O conhecimento econômico avançou combinando desenvolvimento teórico com sofisticação na análise de dados
HÁ NO Brasil uma divisão convencional entre economistas ortodoxos e heterodoxos. Uma das principais referências heterodoxas é John Maynard Keynes. Em 1936, quando a sua "Teoria Geral" foi publicada, a economia clássica era incapaz de explicar ou criar políticas para resolver a Grande Depressão. Apenas dez anos depois, o futuro Prêmio Nobel Paul Samuelson já observava a grande aceitação das idéias keynesianas nas melhores universidades americanas e britânicas.
Mas a pesquisa em economia não parou em 1936. Na década de 50, Milton Friedman argumentou que a hipótese de Keynes de que o consumo é uma função da renda corrente e que além disso cresce menos do que proporcionalmente com a renda não era válida. Friedman partiu de observações empíricas, mas também de um raciocínio puramente teórico baseado no modelo de um Homo economicus racional.
Segundo esse modelo, cada família faz suas decisões sobre consumo baseadas na sua renda esperada no longo prazo -a renda permanente, no jargão de Friedman-, em vez da sua renda corrente. Um trabalhador desempregado que sabe que em breve terá boas ofertas de emprego consome mais do que um com piores perspectivas.
Os dados econômicos trazem informação apenas sobre a renda anual -uma medida muito imperfeita da renda permanente. Para superar essa dificuldade, Friedman desenvolveu uma análise estatística sofisticada -os detalhes eu vou poupar ao leitor-, que mostrou que, na realidade, como a teoria predizia, o consumo de cada família é aproximadamente proporcional à sua renda permanente. Uma das implicações desse resultado é que algumas das políticas keynesianas de curto prazo, como o corte temporário de imposto sobre a renda, causam pouco estímulo ao consumo, porque têm efeito limitado na renda permanente dos consumidores. O trabalho de Friedman não foi a última palavra sobre o comportamento do consumo, mas, com um artigo de Modigliani e Brumberg no mesmo espírito, foi a base para as pesquisas sobre esse tópico feitas nos últimos 50 anos.
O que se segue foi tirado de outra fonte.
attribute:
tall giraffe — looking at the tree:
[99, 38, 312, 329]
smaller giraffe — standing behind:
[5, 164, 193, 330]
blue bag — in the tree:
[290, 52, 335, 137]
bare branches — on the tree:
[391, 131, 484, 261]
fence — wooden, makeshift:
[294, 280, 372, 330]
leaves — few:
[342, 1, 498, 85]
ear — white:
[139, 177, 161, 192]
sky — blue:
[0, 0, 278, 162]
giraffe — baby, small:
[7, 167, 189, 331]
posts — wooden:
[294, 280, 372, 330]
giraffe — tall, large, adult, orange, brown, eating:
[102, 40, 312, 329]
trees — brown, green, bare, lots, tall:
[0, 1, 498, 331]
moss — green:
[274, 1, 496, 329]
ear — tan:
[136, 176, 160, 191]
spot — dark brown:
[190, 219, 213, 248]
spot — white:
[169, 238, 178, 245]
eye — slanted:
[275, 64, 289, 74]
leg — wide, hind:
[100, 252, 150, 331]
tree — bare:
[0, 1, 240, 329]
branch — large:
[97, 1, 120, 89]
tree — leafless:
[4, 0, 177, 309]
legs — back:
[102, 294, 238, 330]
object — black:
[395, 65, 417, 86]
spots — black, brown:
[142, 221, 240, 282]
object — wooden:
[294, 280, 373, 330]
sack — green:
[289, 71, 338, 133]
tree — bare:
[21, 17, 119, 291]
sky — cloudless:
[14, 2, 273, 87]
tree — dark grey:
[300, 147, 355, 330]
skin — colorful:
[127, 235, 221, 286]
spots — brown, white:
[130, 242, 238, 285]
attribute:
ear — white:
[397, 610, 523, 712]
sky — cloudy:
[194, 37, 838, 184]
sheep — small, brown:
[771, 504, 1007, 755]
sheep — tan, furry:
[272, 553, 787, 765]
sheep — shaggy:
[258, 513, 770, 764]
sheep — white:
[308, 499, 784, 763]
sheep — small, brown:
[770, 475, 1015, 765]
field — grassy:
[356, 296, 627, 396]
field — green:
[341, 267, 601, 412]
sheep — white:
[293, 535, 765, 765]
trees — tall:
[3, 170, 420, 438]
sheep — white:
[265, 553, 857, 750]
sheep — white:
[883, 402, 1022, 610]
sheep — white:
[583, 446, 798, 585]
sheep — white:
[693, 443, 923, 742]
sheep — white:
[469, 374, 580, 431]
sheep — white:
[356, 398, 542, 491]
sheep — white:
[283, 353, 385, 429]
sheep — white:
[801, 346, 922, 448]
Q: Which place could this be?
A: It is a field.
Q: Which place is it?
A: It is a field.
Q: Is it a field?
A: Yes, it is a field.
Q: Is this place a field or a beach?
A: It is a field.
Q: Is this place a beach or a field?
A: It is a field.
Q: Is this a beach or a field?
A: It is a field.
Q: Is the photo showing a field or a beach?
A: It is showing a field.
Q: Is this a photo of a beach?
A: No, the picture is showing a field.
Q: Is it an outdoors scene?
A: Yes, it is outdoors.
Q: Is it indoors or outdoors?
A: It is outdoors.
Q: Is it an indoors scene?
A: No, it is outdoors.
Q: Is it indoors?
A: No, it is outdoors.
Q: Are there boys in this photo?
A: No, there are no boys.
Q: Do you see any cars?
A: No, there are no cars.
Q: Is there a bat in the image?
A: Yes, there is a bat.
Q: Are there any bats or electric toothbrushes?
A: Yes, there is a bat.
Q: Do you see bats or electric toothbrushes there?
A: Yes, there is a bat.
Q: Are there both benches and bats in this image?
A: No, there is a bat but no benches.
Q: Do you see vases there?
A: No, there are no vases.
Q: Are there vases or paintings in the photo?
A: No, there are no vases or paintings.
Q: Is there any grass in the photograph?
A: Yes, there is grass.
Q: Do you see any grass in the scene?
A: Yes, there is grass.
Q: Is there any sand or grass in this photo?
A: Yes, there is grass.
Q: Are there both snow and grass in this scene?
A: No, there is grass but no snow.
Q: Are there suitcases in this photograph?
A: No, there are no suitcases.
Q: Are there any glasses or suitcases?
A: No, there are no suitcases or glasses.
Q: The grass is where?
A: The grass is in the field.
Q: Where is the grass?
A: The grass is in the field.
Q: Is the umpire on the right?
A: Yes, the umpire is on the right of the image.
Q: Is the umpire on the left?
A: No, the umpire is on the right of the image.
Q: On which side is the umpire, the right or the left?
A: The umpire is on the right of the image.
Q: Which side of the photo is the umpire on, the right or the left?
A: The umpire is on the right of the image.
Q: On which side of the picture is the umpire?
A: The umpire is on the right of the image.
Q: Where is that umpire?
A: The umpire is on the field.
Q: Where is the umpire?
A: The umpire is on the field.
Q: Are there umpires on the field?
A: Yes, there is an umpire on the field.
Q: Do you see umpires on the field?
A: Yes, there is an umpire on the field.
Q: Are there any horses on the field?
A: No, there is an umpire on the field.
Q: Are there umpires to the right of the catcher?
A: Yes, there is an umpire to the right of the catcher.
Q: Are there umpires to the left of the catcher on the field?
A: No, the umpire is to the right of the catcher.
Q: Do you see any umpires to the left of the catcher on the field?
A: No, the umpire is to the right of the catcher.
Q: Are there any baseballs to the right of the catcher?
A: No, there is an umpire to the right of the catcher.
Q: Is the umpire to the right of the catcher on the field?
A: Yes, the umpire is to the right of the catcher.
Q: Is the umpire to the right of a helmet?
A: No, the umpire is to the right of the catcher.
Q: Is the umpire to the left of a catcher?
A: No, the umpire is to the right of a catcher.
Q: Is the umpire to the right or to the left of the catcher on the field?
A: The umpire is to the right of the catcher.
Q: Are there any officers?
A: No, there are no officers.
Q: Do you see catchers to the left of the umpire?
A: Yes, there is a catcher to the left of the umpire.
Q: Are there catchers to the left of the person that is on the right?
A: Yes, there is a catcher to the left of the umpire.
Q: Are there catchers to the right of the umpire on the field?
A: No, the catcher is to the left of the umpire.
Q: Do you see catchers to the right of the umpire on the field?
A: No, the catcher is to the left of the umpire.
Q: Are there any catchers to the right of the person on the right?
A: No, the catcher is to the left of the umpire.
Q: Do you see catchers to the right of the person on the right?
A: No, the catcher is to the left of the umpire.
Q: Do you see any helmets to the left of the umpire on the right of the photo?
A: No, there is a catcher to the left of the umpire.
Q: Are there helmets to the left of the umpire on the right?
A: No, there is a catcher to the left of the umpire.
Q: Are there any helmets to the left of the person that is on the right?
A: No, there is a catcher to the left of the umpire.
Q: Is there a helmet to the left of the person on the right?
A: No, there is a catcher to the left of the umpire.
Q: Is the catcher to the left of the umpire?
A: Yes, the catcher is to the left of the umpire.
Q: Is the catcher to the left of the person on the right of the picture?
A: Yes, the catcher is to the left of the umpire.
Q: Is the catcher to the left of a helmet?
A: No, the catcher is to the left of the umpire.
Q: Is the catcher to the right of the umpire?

O livro de Friedman é um excelente exemplo de como inovações na teoria, aliadas a uma análise empírica rigorosa, trazem nova luz a problemas de política econômica, mas não é um caso singular. O conhecimento econômico avançou muito nas últimas décadas combinando desenvolvimentos teóricos com uma crescente sofisticação na análise de dados.
Um exemplo entre os primeiros é a teoria dos jogos, que trouxe uma perspectiva original para situações de interação estratégica. Por sua vez, a análise empírica beneficiou-se do progresso na econometria, o estudo de métodos estatísticos para a interpretação da evidência econômica, e da construção de novas bases de dados.
Como em todo campo em que há atividade de pesquisa, uma parte do que é produzido em economia tem pouco valor e é rapidamente esquecida, mas há grande contraste entre a literatura "convencional" e a literatura acadêmica heterodoxa no Brasil, em que se encontra com muito maior freqüência referências a Keynes ou Ricardo (morto em 1823) do que a artigos recentes em econometria ou teoria econômica.
Tudo isso seria de pouca importância se fosse uma mera discussão acadêmica, mas essas divisões têm outras conseqüências. No começo da década de 70, Carlos Langoni documentou que investimentos em educação no nosso país tinham uma taxa de retorno muito alta e poderiam servir para reduzir a desigualdade. O trabalho de Langoni foi recebido com hostilidade no meio acadêmico brasileiro e não influenciou a política educacional.
Houve elementos ideológicos nesse episódio, mas a acolhida negativa também foi resultado da falta de conhecimento entre boa parte dos economistas brasileiros da teoria do capital humano e da incapacidade destes para julgarem a qualidade dos métodos empíricos que Langoni utilizou. Não é óbvio que o governo da ditadura, interessado em grandes obras e subsídios a empresários amigos, teria escutado a academia, mas perdemos uma chance de investir mais cedo em educação.
Leio no dicionário Houaiss da língua portuguesa que um uso informal da palavra "ortodoxo" é "que não tolera o novo e o diferente". Exatamente o que parece descrever uma parcela dos heterodoxos.
JOSÉ ALEXANDRE SCHEINKMAN, 58, professor de economia na Universidade Princeton (EUA), escreve quinzenalmente aos domingos nesta coluna.